Secondly, [House Majority Leader] [Rep.] Dick Armey (R-Texas), yet last night, announced at some meeting that, if we're here obviously long enough, that the broadband will come up this year on the House floor. I met with him just a little while ago and he confirmed that — that, assuming that we have the right timing for it, he's prepared to bring it up this year.
After that, I mean, let's face facts, [Sen.] Fritz Hollings (D-S.C.) is a problem and he's announced that he's not at all interested in the measure. I've talked to him and assured him that we were making some important changes in the bill, asked him to keep an open mind, and he assured me he would, but he's still a problem. But let me say something. I really think that there is a very strong support base in the Senate for this bill. We've sensed it, our supporters have talked with an awful lot of supporters on the Senate side.
I really think if the House acts on this bill, whether we act now or early next year, that there's a strong chance that there will be a comparable bill filed in the Senate. You know the Senate rules over there. You can attach anything to anything if you have the muscle to do it. If there is enough of a support base in the Senate, this thing has life over there. If we can bring it to a point where it has some momentum and some life in the Senate, despite the problems that Mr.
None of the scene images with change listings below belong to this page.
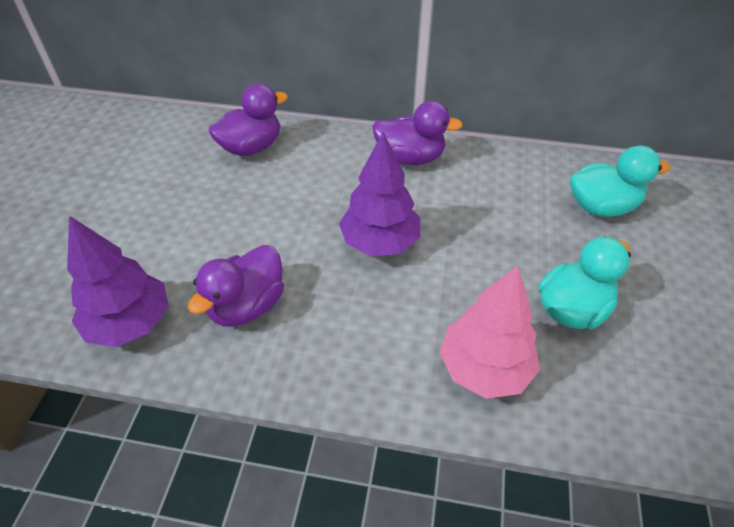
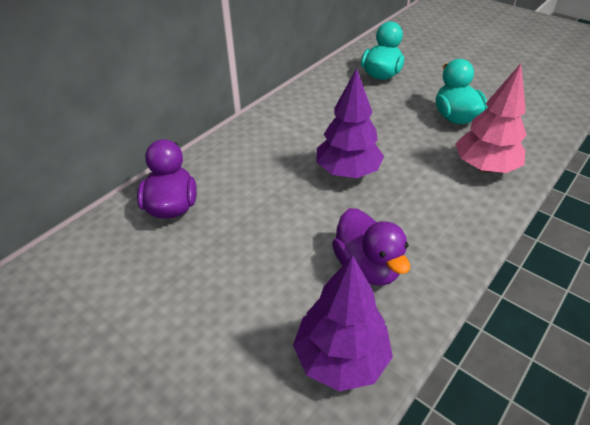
camera: 60 degrees left, 5 degrees down
(410, 158) = (271, 126): purple duck -> none

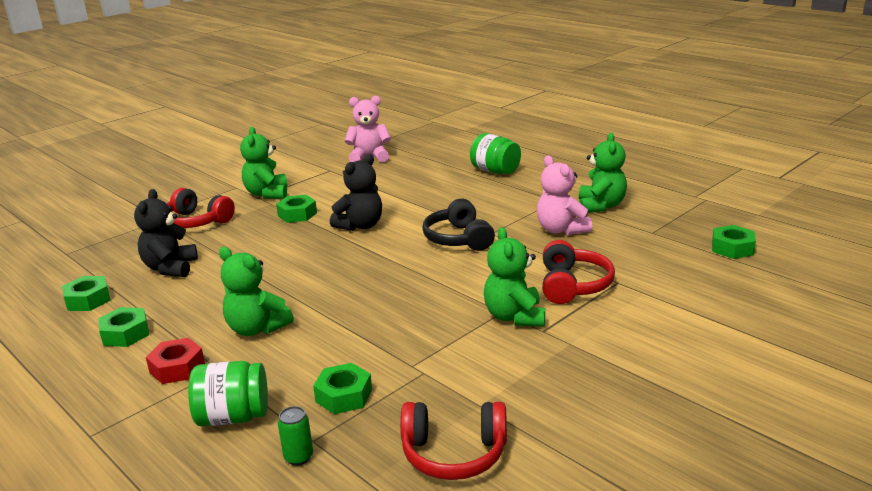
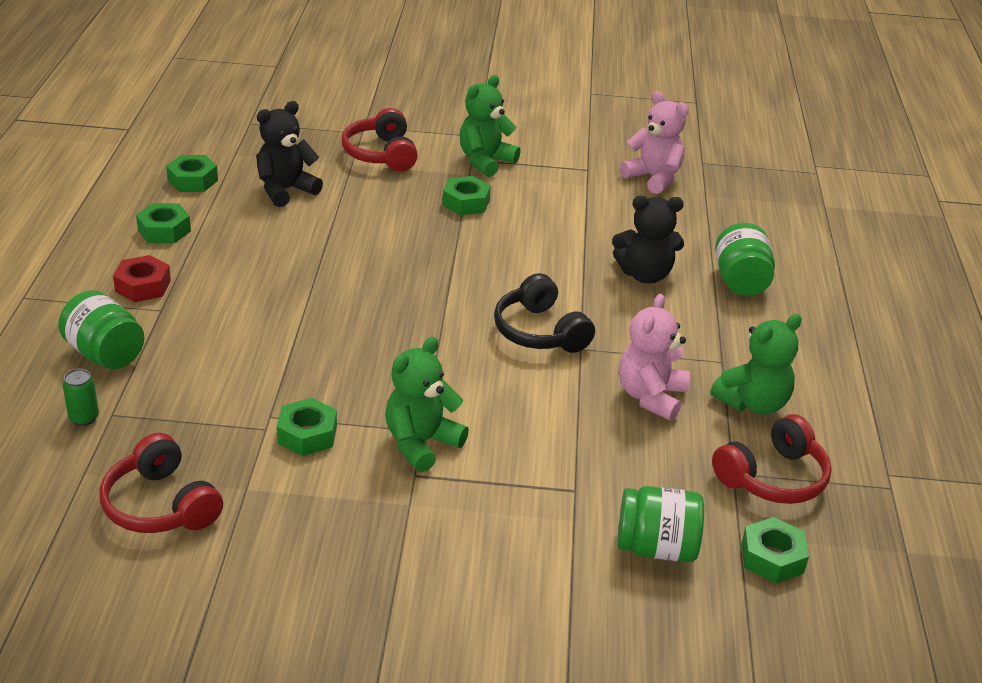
camera: 45 degrees right, 10 degrees up
(257, 328) = (239, 294): green teddy bear -> none
(344, 396) = (186, 399): green nut -> green nut (307, 434)
(360, 225) = (490, 253): black teddy bear -> black teddy bear (645, 275)
(458, 239) = (540, 332): black headphones -> black headphones turned 60 degrees counterclockwise
(573, 285) = (530, 458): red headphones -> red headphones (773, 478)
(693, 277) = (656, 548): none -> green jar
Hollings has with it, it's very conceivable that we can get everybody into a grand compromise and end this thing.
MCN: If you listen to FCC chairman Michael Powell, he's talking about a new emphasis on facilities-based competition and light broadband regulation. Do you sense that he could accomplish much of what you want to do in the Tauzin-Dingell bill in a regulatory way?
Absolutely. The only problem is, it's going to take a certain amount of time. And the question is, 'Is it quicker to legislate than it is to wait for the regulatory process to complete itself?'
Look, one way or the other there will be broadband competition in this country, and telephone companies are going to be broadband competitors across these stupid LATA [local access and transport area] lines. Americans are going to have some choice between cable companies and telephone companies, instead of just one choice.
It's either going to happen because Michael Powell makes sure it happens or because we in the Congress have the wisdom to make it happen. But we are not going to live forever with 8 percent of our people connected. That's intolerable. Sooner or later, this logjam is going to break. And if I can't break it legislatively, I'm delighted that Michael Powell has clearly said that he's prepared to break it administratively.